To prevent less-important messages from interfering with critical ones, TTE provides two key benefits not available in regular Ethernet. They are:

  • A time-triggered paradigm where all devices are tightly synchronized and send messages at a predetermined schedule. This can reduce latency to hundreds of microseconds and jitter to near zero.
  • Fault tolerance—TTE replicates the whole network into multiple planes and forwards messages across all planes at once. The TTE network onboard Gateway has three planes.

On Tuesday, researchers published findings that, for the first time, break TTE’s isolation guarantees. The result is PCspooF, an attack that allows a single non-critical device connected to a single plane to disrupt synchronization and communication between TTE devices on all planes. The attack works by exploiting a vulnerability in the TTE protocol. The work was completed by researchers at the University of Michigan, the University of Pennsylvania, and NASA’s Johnson Space Center.

“Our evaluation shows that successful attacks are possible in seconds and that each successful attack can cause TTE devices to lose synchronization for up to a second and drop tens of TT messages—both of which can result in the failure of critical systems like aircraft or automobiles,” the researchers wrote. “We also show that, in a simulated spaceflight mission, PCspooF causes uncontrolled maneuvers that threaten safety and mission success.”

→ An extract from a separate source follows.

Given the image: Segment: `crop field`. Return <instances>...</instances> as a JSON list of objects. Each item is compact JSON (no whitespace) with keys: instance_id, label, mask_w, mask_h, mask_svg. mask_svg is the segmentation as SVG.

Artemis Network Validation and Integration Laboratory (ANVIL) at NASA Johnson Space Center, where much of the research into PCspooF was conducted.
Enlarge / Artemis Network Validation and Integration Laboratory (ANVIL) at NASA Johnson Space Center, where much of the research into PCspooF was conducted.

PCspooF can be built onto as little as a 2.5 cm×2.5 cm area of a single-layer printed circuit board and requires minimal power and network bandwidth, which allows a malicious device to blend in with all the other best-effort devices connected to the network. The researchers privately reported their findings to NASA and other big stakeholders in TTE. In an email, a NASA representative wrote, “NASA teams are aware of the findings from research on TTE and have taken proactive measures to ensure potential risks to spacecraft are appropriately mitigated.”